As I’ve previously shared, we some new grandchildren. Our earlier grandkids were born prior to the widespread presence of online tools that could be used to easily create books, so my stories were “old-school” – oral and/or hand-drawn.
So, as I’ve mentioned, I’ve been repurposing those earlier stories and creating personalized hard-copy books (see “BookBildr” Lets You Easily Create PDF & Paper Children’s Books – Do You Know Of Other Similar Tools?).
And, since out new grandkids don’t live locally, I’ve begun experimenting with interactive ways to read with them at a distance (see THE BEST TOOLS FOR READING WITH CHILDREN FROM A DISTANCE).
Now, with the Artificial Intelligence explosion (see THE BEST POSTS ON EDUCATION & CHATGPT), sites specifically designed to us AI to help adults either create stories for kids on their own, or to help them create the stories jointly, are coming online.
I’ve just begun to check them out, so don’t really know if this is a “Best” list, but they look interesting. They might have potential for use in the classroom, too.
Here is what I’ve found so far:
Pagemaster looks very good, and is free. You give it a title and a one or two sentence description of your plot. Then it will almost immediately email you a short story, along with suggestions about how to use it. Here’s what it came up with after I inputted that required background. Though the vocabulary was too advanced, I was still very impressed with it.
Two Worlds Studio (though this may not use Artificial Intelligence – it may be more like Bookbldr).
We’re excited to launch the public beta of the latest addition to our lesson-builder: “Stories”. Simply write what you’d like your story to be about and Roshi will create the story and illustrations.
— Roshi – Language Education Toolkit (@LearnWithRoshi) January 12, 2023
Storynaut is an app that uses AI to create stories once you input personalized preferences.
Story AI lets you create stories, but it seems to be more scaffolded then other similar tools, and that might make it more useful in the classroom.

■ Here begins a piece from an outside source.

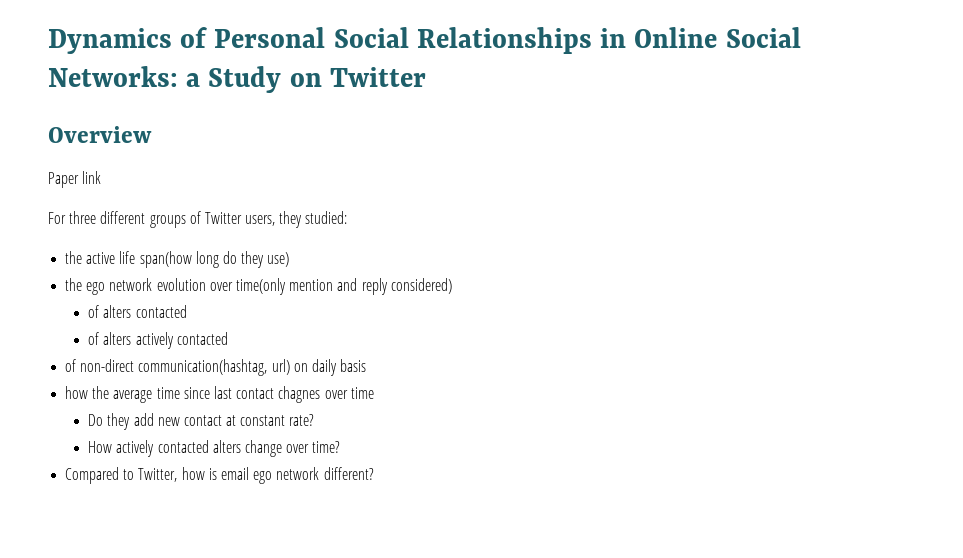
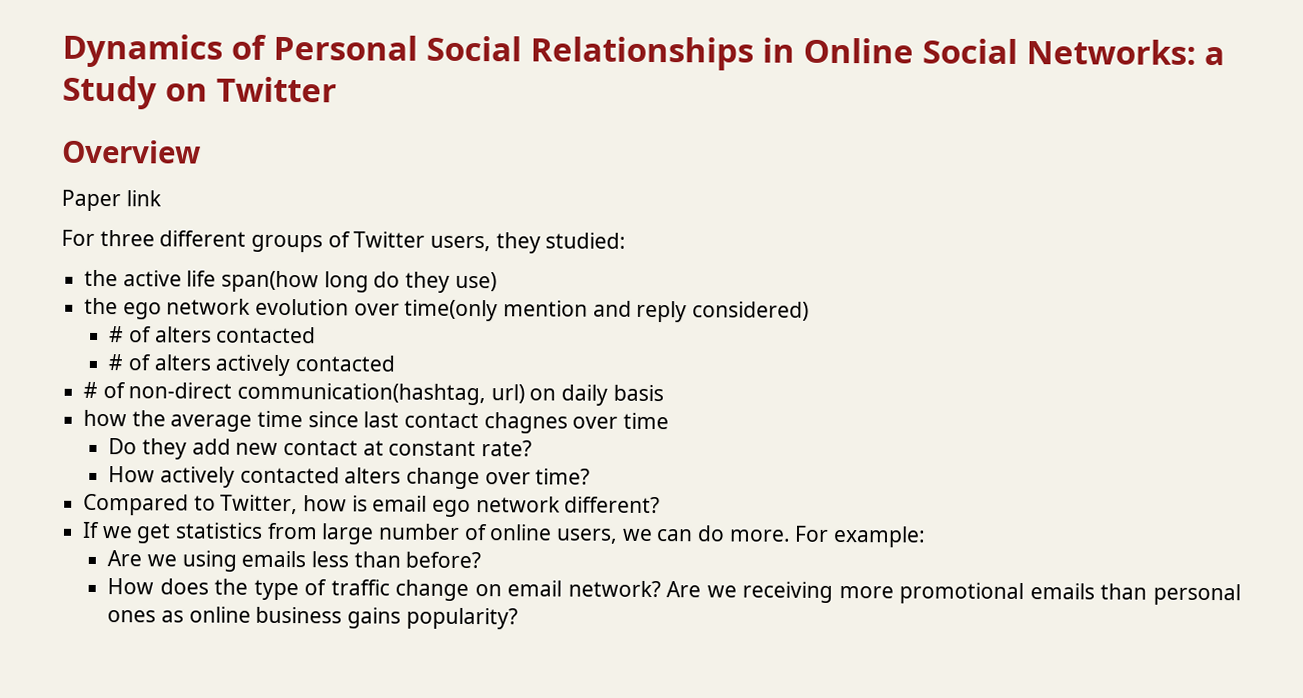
(452, 286) none -> [109,326,125,343] #
(187, 311) none -> [108,354,124,371] #
(228, 338) none -> [83,381,99,399] #
(374, 473) none -> [82,521,927,548] [107,550,482,572] [107,578,1241,606] [107,606,518,630] // If we get statistics from large number of online users, we can do more. For example: // Are we using emails less than before? // How does the type of traffic change on email network? Are we receiving more promotional emails than personal ones as online business gains popularity?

It asks you specific questions about your story, as opposed to just asking you to give it a prompt.
TinyStorie appears to be free, and lets you create online stories in English or in Spanish. One thing I like about it is that it asks you several questions about what you want in your story first.
I like Story Books a lot. It’s free, and lets you create illustrated children’s stories.
Story Spark is free, and lets you create personalized stories. They have a lot of plans to upgrade, so I’d keep an eye on it in the future.
StoryTailor is yet another tool for creating personalized stories.
I’m adding this post to A COLLECTION OF “BEST” LISTS ABOUT USING ARTIFICIAL INTELLIGENCE IN EDUCATION.